The holiday season generally comes with friends, family, food, potlucks, parties and sugar. Parties can occur weekly and even coworkers festively display candy bowls with treats readily available. There’s nothing wrong with indulging once in a while, but the holidays make it easy to over-consume every day throughout the months of November and December. Keeping our minds on our overall wellbeing with a few simple tips can help keep us from regretting the previous day or make us feel like we need to compensate the sugar intake with salad for the rest of the year.
Keep a balanced plate.
Don’t forget to eat your vegetables. Holiday foods generally have an excess of fat and other ingredients added to them that decrease their nutrient density. There’s no reason you can’t eat mashed potatoes and gravy and a crudité tray or salad. Try to keep half of your plate full of vegetables accompanied with leaner proteins to keep you on track with your fitness goals. When arriving to the food table, observe the options and pick out some of the healthier options, before even grabbing a plate. Looking over the food table before getting in line prepares us for each dish we walk by and helps us make better decisions while building our plate.
Enjoy the company.
Remember that parties are designed for us to enjoy the people in our lives who bring us joy. And you can always participate in the joyous occasion far away from the food table. When actively engaged in meaningful conversations, we’re less likely to snack without a purpose, which decreases the amount of unnecessary sugar we consume while increasing the value of the party. When candy and cookies are within reach, it’s easy to mindlessly grab something and eat it—even when we’re not actually hungry.

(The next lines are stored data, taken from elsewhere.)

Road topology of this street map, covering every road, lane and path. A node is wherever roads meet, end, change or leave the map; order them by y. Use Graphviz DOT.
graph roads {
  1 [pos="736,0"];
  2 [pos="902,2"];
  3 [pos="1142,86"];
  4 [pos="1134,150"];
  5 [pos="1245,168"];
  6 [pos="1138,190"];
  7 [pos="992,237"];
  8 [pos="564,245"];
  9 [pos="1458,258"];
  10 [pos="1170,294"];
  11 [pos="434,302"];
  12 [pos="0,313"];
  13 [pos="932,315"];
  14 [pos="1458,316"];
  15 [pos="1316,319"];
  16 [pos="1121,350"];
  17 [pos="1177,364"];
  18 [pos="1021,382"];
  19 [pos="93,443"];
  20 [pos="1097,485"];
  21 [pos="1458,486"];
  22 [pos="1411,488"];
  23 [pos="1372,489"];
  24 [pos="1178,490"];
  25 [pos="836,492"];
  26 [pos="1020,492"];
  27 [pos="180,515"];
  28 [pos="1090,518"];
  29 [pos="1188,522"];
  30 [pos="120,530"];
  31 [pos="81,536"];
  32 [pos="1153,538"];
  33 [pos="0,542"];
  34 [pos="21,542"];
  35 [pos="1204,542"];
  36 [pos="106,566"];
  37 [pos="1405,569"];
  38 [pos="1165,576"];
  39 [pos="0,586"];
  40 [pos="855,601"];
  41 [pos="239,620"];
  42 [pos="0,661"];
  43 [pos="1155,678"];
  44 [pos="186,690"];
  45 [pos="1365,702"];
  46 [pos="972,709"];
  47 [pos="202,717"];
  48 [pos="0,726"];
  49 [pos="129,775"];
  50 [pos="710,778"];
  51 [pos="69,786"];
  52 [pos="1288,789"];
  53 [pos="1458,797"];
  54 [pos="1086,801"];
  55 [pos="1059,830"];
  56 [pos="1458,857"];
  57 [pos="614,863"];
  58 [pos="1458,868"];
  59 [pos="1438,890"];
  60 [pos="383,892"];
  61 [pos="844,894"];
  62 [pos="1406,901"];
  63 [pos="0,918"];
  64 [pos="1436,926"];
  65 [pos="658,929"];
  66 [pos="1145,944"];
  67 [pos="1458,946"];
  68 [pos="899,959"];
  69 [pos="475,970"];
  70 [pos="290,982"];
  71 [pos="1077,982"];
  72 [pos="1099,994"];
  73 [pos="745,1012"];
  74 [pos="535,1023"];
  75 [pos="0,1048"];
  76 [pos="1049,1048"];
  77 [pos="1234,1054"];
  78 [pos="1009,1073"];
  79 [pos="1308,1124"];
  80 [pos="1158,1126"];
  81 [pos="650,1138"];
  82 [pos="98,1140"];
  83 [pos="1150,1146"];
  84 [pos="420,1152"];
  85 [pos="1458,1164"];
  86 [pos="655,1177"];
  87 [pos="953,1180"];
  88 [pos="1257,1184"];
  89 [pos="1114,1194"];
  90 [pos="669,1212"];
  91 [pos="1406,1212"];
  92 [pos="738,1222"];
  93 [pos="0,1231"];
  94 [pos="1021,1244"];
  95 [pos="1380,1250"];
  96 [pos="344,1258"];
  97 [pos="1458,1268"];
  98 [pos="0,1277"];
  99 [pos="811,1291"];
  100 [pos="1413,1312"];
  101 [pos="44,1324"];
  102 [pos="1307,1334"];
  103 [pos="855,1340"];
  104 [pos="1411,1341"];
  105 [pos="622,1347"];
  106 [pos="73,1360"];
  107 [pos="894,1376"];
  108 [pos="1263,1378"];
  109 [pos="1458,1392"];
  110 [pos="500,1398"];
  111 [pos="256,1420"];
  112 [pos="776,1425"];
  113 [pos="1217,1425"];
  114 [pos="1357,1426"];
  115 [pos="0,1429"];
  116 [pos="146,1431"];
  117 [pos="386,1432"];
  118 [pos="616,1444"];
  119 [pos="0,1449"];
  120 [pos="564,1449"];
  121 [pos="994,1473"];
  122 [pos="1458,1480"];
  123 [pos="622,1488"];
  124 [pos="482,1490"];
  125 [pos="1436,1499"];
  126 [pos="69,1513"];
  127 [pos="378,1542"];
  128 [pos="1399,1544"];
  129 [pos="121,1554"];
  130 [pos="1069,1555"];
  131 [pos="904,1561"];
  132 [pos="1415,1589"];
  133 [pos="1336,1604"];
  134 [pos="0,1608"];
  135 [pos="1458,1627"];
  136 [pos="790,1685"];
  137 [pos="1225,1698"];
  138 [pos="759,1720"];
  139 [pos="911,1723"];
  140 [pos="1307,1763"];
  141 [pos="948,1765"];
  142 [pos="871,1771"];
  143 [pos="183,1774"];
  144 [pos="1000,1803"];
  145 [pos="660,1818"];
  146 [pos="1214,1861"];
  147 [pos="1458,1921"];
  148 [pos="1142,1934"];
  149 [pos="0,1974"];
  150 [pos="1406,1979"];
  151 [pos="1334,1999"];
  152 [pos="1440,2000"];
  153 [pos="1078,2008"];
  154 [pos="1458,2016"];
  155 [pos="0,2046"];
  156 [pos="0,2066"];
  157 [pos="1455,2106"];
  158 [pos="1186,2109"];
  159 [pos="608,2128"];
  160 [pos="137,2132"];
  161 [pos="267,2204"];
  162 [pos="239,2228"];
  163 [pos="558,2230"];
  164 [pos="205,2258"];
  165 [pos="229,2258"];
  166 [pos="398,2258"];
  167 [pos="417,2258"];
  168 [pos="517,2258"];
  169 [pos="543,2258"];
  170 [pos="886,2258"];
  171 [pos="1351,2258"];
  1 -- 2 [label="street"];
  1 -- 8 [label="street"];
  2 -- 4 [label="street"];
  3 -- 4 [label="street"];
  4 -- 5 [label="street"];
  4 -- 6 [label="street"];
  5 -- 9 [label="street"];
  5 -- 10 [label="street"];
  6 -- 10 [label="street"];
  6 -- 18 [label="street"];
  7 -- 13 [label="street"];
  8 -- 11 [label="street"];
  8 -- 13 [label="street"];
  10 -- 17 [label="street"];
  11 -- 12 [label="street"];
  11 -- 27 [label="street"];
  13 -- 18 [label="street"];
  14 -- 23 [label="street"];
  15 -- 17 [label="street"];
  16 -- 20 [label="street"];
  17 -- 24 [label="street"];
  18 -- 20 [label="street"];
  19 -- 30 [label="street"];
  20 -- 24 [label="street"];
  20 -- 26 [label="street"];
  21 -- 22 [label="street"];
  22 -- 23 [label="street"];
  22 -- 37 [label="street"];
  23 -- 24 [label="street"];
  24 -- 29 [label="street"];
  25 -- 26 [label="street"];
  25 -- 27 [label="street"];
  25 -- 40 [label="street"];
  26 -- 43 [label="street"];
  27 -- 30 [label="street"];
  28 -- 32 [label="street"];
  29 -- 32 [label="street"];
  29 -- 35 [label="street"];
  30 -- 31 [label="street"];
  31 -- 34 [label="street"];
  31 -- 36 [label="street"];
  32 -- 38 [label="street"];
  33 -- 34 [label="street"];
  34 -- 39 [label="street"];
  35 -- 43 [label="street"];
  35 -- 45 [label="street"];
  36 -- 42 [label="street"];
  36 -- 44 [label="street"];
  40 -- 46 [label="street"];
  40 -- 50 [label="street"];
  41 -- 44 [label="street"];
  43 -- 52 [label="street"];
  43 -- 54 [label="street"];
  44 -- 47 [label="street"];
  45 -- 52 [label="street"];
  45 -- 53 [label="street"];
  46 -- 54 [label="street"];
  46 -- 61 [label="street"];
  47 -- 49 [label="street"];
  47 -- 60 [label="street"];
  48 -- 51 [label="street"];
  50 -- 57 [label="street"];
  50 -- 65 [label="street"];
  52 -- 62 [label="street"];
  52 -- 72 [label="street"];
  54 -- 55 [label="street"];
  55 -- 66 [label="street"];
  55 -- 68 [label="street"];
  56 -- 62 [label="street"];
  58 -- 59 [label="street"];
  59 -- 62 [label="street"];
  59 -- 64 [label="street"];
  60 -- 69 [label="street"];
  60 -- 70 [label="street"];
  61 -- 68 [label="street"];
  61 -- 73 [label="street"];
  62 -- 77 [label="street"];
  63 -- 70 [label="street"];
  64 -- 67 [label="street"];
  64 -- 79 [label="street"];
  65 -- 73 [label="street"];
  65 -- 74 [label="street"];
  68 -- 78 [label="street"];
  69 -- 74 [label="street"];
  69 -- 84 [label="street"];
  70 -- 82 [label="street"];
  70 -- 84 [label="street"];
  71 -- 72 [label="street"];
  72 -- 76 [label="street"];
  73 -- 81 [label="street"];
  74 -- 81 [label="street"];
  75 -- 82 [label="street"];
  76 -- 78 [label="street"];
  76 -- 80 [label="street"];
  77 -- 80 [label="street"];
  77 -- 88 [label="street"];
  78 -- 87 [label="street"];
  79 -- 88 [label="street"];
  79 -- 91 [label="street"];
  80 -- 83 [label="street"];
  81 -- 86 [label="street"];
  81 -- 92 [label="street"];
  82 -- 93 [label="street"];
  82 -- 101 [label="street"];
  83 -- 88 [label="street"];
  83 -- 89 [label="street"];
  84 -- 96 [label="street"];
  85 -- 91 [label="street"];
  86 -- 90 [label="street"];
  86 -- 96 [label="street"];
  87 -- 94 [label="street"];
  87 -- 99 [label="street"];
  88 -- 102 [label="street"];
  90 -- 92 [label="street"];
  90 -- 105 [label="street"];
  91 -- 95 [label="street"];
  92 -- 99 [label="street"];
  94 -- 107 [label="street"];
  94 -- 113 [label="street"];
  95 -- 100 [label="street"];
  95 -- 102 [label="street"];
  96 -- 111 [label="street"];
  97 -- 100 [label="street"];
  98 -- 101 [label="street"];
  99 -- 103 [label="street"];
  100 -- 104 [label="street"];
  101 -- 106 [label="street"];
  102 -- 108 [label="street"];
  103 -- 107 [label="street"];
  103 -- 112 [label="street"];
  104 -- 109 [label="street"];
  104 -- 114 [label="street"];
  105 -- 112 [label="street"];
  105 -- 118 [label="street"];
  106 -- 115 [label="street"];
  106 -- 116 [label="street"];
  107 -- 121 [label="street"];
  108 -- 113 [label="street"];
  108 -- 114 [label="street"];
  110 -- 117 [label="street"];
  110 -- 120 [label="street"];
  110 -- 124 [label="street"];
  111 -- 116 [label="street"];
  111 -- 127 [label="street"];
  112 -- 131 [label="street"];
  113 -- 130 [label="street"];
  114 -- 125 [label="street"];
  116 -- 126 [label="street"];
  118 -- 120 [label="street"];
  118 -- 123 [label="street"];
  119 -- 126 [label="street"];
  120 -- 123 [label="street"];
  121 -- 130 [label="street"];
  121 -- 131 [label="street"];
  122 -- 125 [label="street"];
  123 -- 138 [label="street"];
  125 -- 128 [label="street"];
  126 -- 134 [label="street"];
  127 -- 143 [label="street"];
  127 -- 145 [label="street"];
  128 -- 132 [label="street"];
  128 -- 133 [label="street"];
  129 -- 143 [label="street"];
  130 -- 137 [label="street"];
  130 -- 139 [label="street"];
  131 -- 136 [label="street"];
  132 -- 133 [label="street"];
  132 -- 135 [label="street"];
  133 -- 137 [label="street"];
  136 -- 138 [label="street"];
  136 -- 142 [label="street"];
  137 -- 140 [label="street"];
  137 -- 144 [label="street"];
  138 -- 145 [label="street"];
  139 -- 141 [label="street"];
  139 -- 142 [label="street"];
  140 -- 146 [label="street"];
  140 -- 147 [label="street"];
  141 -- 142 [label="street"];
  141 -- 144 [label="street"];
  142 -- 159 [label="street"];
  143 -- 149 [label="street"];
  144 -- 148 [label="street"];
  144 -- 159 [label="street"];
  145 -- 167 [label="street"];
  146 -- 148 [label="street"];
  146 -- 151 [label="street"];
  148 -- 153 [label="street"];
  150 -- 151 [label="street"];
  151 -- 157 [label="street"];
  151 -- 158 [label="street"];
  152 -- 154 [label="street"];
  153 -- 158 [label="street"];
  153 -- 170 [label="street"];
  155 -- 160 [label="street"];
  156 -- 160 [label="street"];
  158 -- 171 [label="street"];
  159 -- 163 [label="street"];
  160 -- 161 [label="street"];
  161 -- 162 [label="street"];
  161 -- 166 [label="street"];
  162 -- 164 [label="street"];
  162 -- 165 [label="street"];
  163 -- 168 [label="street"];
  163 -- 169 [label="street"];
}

The amount of desserts and sweets at parties can be overwhelming. It seems like half of the food options at holiday parties are a form of dessert—cakes, cookies, pies and pastries. There’s no need to abstain from anything sweet, just be picky and indulge moderately. If you’re going to have dessert, make it worth it. Pick something that you’re going to fully enjoy and take the time to slowly enjoy every single bite.
Drink moderately and drink water.
It’s important to stay hydrated. If you partake in a holiday drink or two, remember those drinks contain extra sugar. They can also leave you dehydrated, which is why it’s crucial to drink water throughout your festivities. In addition to being the best alternative to caloric beverages, water helps our skin maintain health. It also helps our kidneys filter toxins and help us feel full (so we don’t overeat).
Set an example.
If you’re planning a party, ask your guests to prepare or bring healthier options. Your request may trigger the other health advocates in the group to offer ideas and ensure there will be options. Find a healthier recipe for something you already enjoy or try something new. A simple internet search will drum up flavorful and nutritious recipes that everyone can enjoy.